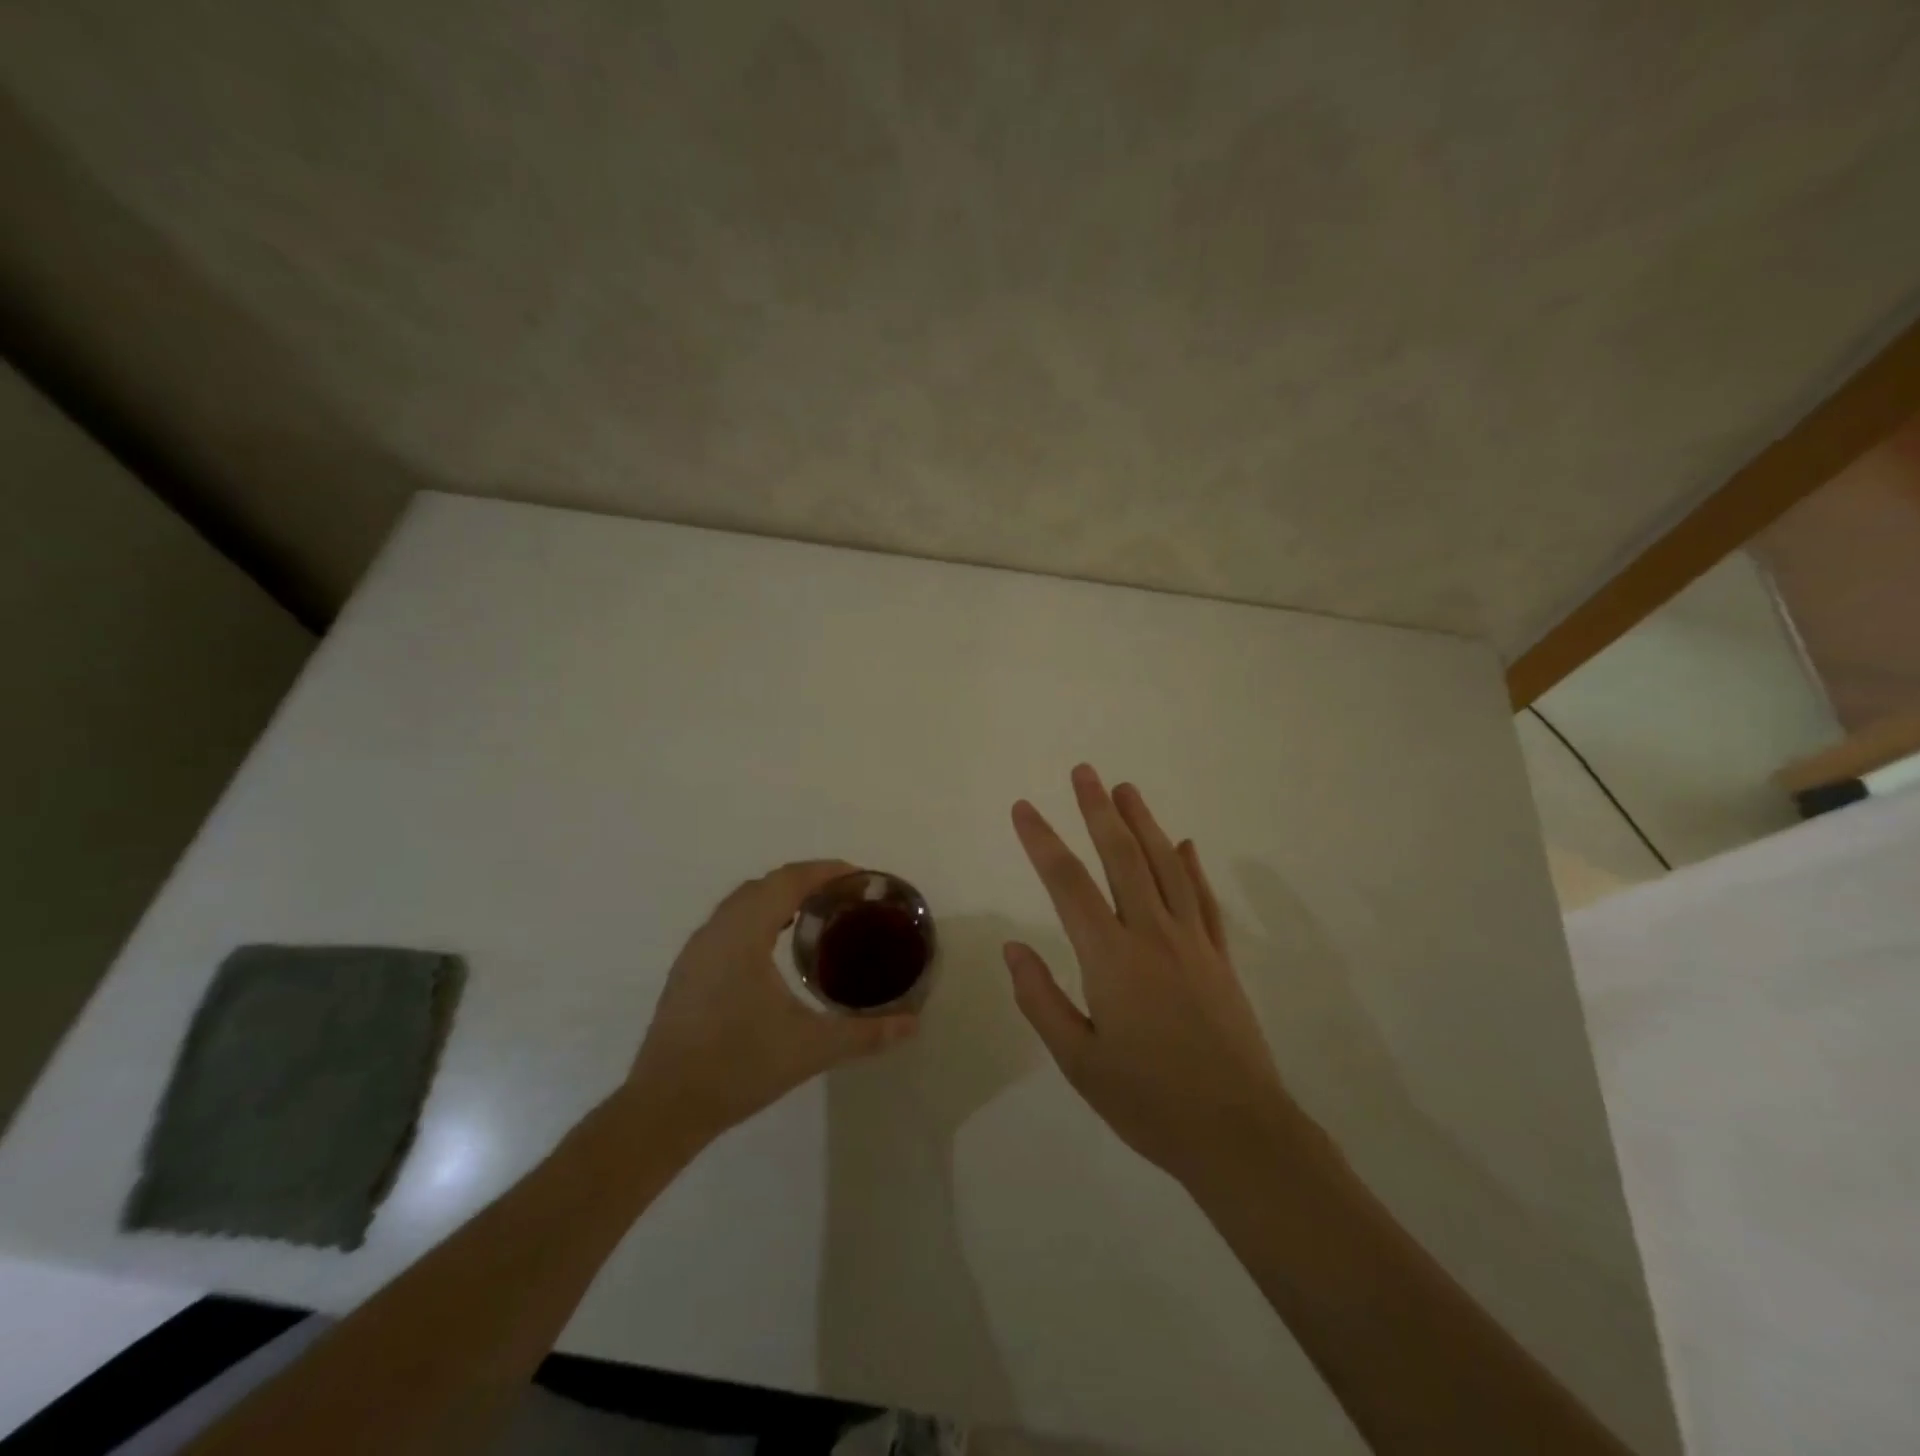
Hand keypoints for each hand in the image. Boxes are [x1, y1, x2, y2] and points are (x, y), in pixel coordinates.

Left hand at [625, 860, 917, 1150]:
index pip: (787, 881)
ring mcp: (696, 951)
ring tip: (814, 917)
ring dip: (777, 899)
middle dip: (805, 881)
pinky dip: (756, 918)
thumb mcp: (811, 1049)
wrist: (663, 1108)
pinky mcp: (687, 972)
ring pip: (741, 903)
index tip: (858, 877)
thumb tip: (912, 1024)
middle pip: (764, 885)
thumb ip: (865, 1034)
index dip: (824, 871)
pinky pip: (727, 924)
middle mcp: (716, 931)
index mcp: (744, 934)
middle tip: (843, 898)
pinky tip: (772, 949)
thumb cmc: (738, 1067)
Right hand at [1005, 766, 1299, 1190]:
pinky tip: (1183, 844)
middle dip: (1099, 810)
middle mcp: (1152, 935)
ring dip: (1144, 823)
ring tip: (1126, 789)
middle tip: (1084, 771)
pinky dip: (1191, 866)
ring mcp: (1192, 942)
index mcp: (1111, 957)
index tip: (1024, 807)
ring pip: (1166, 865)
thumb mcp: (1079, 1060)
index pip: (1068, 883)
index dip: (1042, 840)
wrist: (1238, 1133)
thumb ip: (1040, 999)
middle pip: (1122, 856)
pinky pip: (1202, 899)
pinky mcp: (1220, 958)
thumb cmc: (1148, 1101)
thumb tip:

──────────────────────────────

Brief: Please reproduce each entry above word for word and keep the pictures out of the copy.

Response:
Hand keypoints for each hand in the image. Boxes are [x1, y1, x2, y2] and points are (x, y), in pixel coordinates.

Left hand at [625, 860, 917, 1150]:
index pip: (787, 881)
ring mcp: (696, 951)
ring tip: (814, 917)
ring dip: (777, 899)
middle dip: (805, 881)
pinky dip: (756, 918)
thumb mcp: (811, 1049)
wrist: (663, 1108)
pinky mcp: (687, 972)
ring pip: (741, 903)
index tip: (858, 877)
thumb tip: (912, 1024)
middle pip: (764, 885)
thumb ip: (865, 1034)
index dip: (824, 871)
pinky pip: (727, 924)
middle mcp: (716, 931)
index mcp: (744, 934)
middle tip: (843, 898)
pinky tip: (772, 949)
thumb cmc: (738, 1067)
Right hand at [1005, 766, 1299, 1190]:
pinky tip: (1183, 844)
middle dip: (1099, 810)
middle mcp: (1152, 935)
ring dip: (1144, 823)
ring tip: (1126, 789)
middle tip: (1084, 771)
pinky dip: (1191, 866)
ring mcp: (1192, 942)
index mcp: (1111, 957)
index tip: (1024, 807)
ring pip: (1166, 865)
thumb mcp: (1079, 1060)
index pip: (1068, 883)
index dip: (1042, 840)
wrist: (1238, 1133)
thumb ip: (1040, 999)
middle pip: (1122, 856)
pinky pip: (1202, 899)
pinky mcp: (1220, 958)
thumb cmc: (1148, 1101)
thumb tip:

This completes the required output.